Savannas are mixed woodland-grassland ecosystems that cover fifth of Earth’s land surface. They are characterised by a continuous grass layer and a discontinuous layer of woody plants. In understanding complex savanna dynamics of main interest is the question how do trees and grasses co-exist without one dominating the other? Amongst possible explanations there has been recognized that disturbances like fires or browsing and grazing may play fundamental role. There is quite rich literature on models of tree-grass coexistence in savannas with such non-equilibrium approach. From the mathematical point of view models containing many different factors often lack formal stochasticity and their analysis is usually based on numerical simulations. Moreover, another important determinant of savanna structure - water availability - is of less unpredictable nature following seasonality. Most of the plants growth happens during wet seasons while large amounts of dry grasses additionally support fires during dry seasons. These effects usually are not directly included in existing models of savanna dynamics. We introduced two minimalistic models of tree-grass coexistence driven by fire disturbances.
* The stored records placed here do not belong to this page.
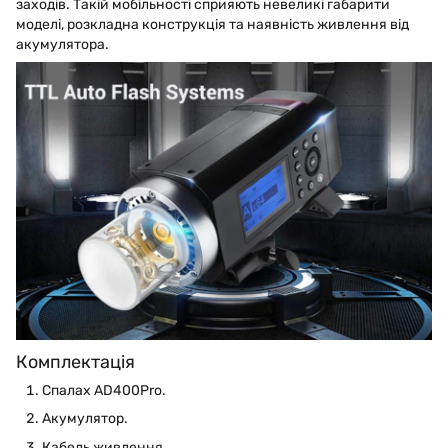
заходів. Такій мобільності сприяють невеликі габарити
моделі, розкладна конструкція та наявність живлення від
акумулятора.
Комплектація
Спалах AD400Pro.
Акумулятор.
Кабель живлення.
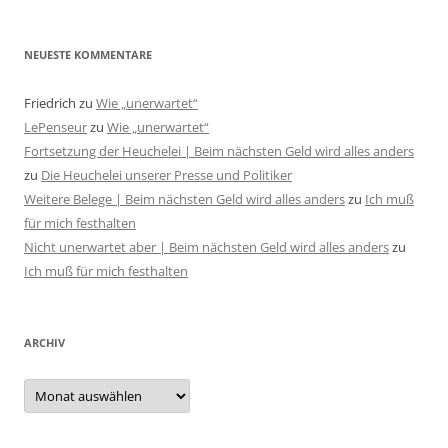
NEUESTE KOMMENTARE
Friedrich
zu
Wie „unerwartet“
LePenseur
zu
Wie „unerwartet“
Fortsetzung der Heuchelei | Beim nächsten Geld wird alles anders
zu
Die Heuchelei unserer Presse und Politiker
Weitere Belege | Beim nächsten Geld wird alles anders
zu
Ich muß
für mich festhalten
Nicht unerwartet aber | Beim nächsten Geld wird alles anders
zu
Ich muß für mich festhalten
ARCHIV
Archiv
We provided careful mathematical analysis of appropriate piecewise deterministic Markov process and showed the existence of a unique stationary distribution of tree and grass biomasses using the tools of stochastic semigroup theory. Continuing this approach we work on analytic results for more realistic setting including the seasonality via its effects on plants growth rate as well as a probability of occurrence and intensity of fires. Moreover, we want to include in the final model also grazing and browsing effects (similarly to the one provided in (6) but along with seasonality).